In subsection (f), the source provides that the authority to issue commitments to guarantee obligations for eligible export vessels expires after the later of three events. The first event, which is “(A) the 5th anniversary of the date on which the Secretary publishes final regulations setting forth the application procedures for the issuance of commitments to guarantee obligations for eligible export vessels”, is omitted because the final regulations were published on September 16, 1994. See 59 Fed. Reg. 47548. The second event, which is “(B) the last day of any 5-year period in which funding and guarantee authority for obligations for eligible export vessels have been continuously available”, is omitted because that date was November 11, 1998, five years after enactment of the Department of Defense Appropriations Act, 1994 (Pub. L. 103–139, Nov. 11, 1993, 107 Stat. 1418).
2008—Pub. L. 110–181, § 3522(b), repealed Pub. L. 109–163, § 3507(a)(1)(C), (D), (2)(E), (F), (I), (J), (b)(3)(A), (5), (8). See 2006 Amendment note below.
Pub. L. 110–181, § 3522(a)(8), (9)(E), incorporated the substance of the amendment by Pub. L. 109–163, § 3507(a)(1)(C), (D), (2)(E), (F), (I), (J), (b)(3)(A), (5), (8), into this section by substituting “Administrator” for “Secretary of Transportation” in subsec. (b)(2)(A) and “Administrator” for “Secretary” wherever else appearing, except where “Secretary” was followed by “of the Treasury”, “of State”, or “of Defense”, and by inserting “of Defense” after “United States. The Secretary” in subsec. (e)(2). See 2006 Amendment note below and section 18(a) ofPub. L. 109–304, set out as a Legislative Purpose and Construction note preceding section
101 of this title.
2006—Pub.

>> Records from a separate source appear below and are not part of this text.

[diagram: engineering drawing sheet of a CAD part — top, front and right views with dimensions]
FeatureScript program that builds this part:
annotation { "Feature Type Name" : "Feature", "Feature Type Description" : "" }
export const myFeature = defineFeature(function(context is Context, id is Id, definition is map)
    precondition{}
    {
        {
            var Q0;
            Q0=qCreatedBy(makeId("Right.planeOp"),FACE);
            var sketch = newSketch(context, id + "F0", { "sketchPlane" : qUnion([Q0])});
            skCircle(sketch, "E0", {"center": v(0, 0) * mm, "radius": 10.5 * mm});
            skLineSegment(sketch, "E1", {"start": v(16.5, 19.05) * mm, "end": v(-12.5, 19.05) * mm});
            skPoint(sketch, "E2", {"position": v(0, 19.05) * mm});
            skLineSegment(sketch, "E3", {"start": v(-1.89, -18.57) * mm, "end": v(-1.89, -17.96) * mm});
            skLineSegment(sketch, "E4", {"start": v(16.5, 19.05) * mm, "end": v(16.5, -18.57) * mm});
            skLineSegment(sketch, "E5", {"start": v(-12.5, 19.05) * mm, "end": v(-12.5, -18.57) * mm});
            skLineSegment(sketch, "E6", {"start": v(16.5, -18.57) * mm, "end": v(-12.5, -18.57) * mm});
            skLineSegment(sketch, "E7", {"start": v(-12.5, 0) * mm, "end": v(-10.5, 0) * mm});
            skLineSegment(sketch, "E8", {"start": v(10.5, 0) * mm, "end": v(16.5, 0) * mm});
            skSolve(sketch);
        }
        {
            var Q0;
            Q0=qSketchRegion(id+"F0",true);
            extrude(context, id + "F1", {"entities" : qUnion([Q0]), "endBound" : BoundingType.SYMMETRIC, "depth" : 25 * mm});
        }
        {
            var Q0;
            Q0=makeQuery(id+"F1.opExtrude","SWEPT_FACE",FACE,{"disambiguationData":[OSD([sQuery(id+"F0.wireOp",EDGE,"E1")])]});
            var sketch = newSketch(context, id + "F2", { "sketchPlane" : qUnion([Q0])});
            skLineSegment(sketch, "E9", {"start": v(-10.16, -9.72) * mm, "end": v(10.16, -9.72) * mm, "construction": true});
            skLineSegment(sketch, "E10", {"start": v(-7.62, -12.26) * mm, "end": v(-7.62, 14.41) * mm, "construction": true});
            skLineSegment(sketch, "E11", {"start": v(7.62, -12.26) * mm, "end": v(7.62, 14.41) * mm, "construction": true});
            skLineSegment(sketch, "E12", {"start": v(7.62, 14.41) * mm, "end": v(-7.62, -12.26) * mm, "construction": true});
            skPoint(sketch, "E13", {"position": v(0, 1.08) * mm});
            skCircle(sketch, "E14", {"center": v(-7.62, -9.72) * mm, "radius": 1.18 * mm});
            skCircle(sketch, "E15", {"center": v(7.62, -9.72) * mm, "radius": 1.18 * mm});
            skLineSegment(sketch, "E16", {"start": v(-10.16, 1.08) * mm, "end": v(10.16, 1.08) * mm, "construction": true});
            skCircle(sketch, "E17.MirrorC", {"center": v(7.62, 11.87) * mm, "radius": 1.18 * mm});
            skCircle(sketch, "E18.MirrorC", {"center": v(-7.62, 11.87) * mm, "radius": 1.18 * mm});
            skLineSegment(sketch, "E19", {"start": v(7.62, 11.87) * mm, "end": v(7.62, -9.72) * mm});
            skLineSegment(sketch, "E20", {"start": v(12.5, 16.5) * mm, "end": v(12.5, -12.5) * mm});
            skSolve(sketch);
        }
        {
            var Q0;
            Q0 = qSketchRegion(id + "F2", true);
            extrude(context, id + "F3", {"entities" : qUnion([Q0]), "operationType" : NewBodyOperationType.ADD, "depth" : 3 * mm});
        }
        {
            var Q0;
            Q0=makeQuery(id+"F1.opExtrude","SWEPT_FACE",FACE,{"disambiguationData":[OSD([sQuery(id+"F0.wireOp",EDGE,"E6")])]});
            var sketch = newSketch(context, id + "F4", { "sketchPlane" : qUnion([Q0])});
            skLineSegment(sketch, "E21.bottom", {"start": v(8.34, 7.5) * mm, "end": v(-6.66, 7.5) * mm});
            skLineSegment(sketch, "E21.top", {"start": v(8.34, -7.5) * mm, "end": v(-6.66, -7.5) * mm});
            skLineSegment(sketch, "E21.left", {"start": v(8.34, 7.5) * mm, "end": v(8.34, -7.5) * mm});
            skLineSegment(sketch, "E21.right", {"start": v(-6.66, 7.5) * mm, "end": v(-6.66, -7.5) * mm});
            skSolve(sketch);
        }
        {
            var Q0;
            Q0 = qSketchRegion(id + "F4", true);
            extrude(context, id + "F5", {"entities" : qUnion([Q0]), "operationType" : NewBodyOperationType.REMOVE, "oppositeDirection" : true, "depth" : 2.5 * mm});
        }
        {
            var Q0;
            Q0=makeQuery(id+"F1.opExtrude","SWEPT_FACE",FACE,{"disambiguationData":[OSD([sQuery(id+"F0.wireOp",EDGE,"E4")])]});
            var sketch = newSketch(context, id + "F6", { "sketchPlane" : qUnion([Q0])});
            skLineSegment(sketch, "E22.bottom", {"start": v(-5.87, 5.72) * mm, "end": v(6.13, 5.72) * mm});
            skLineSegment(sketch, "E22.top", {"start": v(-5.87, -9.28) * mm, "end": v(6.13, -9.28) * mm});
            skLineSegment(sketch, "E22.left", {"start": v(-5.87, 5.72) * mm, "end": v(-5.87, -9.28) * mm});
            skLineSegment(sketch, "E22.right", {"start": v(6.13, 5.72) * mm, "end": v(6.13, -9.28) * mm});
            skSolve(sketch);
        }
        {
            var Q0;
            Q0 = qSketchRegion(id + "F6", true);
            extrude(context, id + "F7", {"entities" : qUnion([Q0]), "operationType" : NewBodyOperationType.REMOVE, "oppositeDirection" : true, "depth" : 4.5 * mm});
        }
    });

L. 109–163, § 3507(a)(1)(C), (D), (2)(E), (F), (I), (J), (b)(3)(A), (5), (8), which directed the amendment of sections 1273(g), 1274(d)(1)(A), (3), (j)(1), (2), and 1279d(a), (b)(1), (2), (4) of the former Appendix to this title from which this section was derived in part, was repealed by Pub. L. 110–181, § 3522(b). See 2008 Amendment notes and Historical and Revision notes above.